# [課題の目的]
第二次ティアマト会戦とイゼルローン要塞建設をめぐる考察の文章を、その最後の文に続けて書き継いでください。

# [文書の抜粋]
....
ただ、情報源が情報源なだけに同僚たちに伝えることもできず、不協和音の原因になってしまったが、最終的には帝国軍を撃破し、「軍務省にとって涙すべき40分間」という将官60名以上を戦死させている。 ただ、うかつにも彼自身も戦死してしまったわけだが、 ここから本題に入ろうと思う。

2024-03-07 20:38:43
ヤン・ヒューリック @1xuVLqH3kQ

果たしてアッシュビーは本気で艦隊を優先して要塞を作ることを検討しなかったのかということ。 帝国軍は後にイゼルローン要塞を建設し、以後同盟軍は多大なる損害を受け、戦争が続いてしまうことになったわけだが、帝国軍がイゼルローン要塞を建設したのは第二次ティアマト会戦での大敗が理由である。

2024-03-07 20:41:41
ヤン・ヒューリック @1xuVLqH3kQ

帝国軍は将官60名という宇宙艦隊は無論のこと、統帥本部や軍務省などでも活躍できる経験ある将官をいきなり失ってしまった。 これは第二次ティアマト会戦で失った艦艇以上の損失と言える。

2024-03-07 20:43:17
ヤン・ヒューリック @1xuVLqH3kQ

この損失から帝国軍では平民出身者への門戸を開いているほどであり、帝国軍の体質を変革させてしまうほどであった。 これは宇宙艦隊を損失したに等しい損害である。

2024-03-07 20:44:48
ヤン・ヒューリック @1xuVLqH3kQ

それ故に、帝国軍はイゼルローン回廊に要塞を建設し、同盟軍が逆侵攻しないように蓋をする形にした。 なお建設費は途方もない金額で、責任者が自殺させられたほどだったという。 逆に言えば、これだけの大損害を負わない限り、帝国軍は要塞を建設しなかった可能性がある。
....
(保存済みの項目)
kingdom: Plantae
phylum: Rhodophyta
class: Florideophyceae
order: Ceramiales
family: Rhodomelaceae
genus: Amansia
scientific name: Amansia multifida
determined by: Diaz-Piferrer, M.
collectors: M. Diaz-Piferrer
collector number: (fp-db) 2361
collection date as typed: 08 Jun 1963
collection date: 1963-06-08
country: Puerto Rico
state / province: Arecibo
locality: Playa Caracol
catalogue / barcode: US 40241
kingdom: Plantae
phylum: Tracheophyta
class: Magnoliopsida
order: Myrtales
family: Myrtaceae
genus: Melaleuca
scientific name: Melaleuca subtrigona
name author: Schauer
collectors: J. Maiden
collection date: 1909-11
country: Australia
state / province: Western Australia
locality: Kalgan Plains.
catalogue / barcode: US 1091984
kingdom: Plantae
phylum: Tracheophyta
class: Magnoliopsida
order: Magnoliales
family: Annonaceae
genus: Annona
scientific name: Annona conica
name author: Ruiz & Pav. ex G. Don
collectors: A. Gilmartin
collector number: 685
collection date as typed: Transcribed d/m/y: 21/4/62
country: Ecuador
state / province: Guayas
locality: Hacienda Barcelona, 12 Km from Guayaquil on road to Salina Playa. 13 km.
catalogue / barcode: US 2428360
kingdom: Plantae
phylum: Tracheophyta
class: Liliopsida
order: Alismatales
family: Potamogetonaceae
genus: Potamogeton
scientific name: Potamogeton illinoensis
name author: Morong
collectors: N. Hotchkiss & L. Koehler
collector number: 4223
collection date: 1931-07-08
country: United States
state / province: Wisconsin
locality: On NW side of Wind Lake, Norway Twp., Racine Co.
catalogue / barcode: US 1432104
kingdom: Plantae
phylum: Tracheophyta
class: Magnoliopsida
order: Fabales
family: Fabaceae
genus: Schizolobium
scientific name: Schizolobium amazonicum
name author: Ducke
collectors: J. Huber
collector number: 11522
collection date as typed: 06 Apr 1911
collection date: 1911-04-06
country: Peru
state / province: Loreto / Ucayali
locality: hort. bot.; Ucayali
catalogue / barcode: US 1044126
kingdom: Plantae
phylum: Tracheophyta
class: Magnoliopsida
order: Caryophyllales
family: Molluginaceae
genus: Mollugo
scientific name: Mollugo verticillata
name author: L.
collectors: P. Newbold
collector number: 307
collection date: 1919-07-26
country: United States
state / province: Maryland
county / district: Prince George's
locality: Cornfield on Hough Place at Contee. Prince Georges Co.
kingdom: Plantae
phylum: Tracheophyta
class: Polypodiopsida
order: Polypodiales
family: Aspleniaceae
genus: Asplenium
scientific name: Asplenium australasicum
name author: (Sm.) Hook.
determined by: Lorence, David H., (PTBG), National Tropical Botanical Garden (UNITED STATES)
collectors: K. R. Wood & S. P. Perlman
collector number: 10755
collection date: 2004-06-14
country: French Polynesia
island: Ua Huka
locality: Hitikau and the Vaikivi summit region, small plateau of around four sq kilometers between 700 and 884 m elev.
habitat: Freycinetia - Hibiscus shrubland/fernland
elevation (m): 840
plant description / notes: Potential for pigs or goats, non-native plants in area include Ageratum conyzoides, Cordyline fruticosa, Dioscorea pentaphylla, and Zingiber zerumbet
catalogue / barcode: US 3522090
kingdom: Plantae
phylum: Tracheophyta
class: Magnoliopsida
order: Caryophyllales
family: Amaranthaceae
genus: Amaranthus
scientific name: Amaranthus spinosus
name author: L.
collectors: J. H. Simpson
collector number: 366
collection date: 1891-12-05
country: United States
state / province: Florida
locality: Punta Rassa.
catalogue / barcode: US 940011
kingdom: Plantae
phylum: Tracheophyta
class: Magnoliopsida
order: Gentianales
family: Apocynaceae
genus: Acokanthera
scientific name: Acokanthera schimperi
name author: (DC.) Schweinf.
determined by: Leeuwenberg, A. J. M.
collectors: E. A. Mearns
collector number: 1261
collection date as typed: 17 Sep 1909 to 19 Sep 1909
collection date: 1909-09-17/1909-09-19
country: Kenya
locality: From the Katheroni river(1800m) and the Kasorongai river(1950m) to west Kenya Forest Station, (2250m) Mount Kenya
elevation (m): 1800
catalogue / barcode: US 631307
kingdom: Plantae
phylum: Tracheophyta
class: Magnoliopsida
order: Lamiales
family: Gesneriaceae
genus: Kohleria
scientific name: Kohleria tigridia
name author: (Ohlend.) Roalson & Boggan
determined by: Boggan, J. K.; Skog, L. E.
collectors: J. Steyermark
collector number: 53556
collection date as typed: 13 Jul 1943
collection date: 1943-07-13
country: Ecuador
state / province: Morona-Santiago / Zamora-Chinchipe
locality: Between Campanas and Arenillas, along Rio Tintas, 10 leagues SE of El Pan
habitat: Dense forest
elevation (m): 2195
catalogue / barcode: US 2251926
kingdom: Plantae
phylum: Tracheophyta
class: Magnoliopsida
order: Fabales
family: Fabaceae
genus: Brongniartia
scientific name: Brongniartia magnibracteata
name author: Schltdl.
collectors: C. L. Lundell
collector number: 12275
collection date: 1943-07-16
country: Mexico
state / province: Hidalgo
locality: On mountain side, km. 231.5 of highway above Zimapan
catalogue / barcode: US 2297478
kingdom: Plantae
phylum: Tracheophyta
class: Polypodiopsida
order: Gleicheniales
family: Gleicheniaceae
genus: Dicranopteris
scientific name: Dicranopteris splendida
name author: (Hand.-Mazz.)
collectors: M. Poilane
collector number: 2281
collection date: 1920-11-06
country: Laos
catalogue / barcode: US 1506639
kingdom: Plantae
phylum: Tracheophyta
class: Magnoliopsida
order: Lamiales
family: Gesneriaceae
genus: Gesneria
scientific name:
....
# [本課題の結果]
2024-03-07 20:46:49
ヤン・ヒューリック @1xuVLqH3kQ

当然ながら、アッシュビーが帝国軍の情報を把握しているのであれば、要塞を建設する可能性がないことも知っているはずであり、であればまずは攻めてくる帝国軍艦隊に備えるための艦隊の増強が急務だったと言える。

2024-03-07 20:47:48
ヤン・ヒューリック @1xuVLqH3kQ

そして、イゼルローン回廊はかなりの難所であり、それこそ同盟を建国した彼らの祖先はイゼルローンで多くの人員を失っている。 また、同盟はこのあたりの地の利を得ておらず、逆に帝国軍の方が知り尽くした場所でもある。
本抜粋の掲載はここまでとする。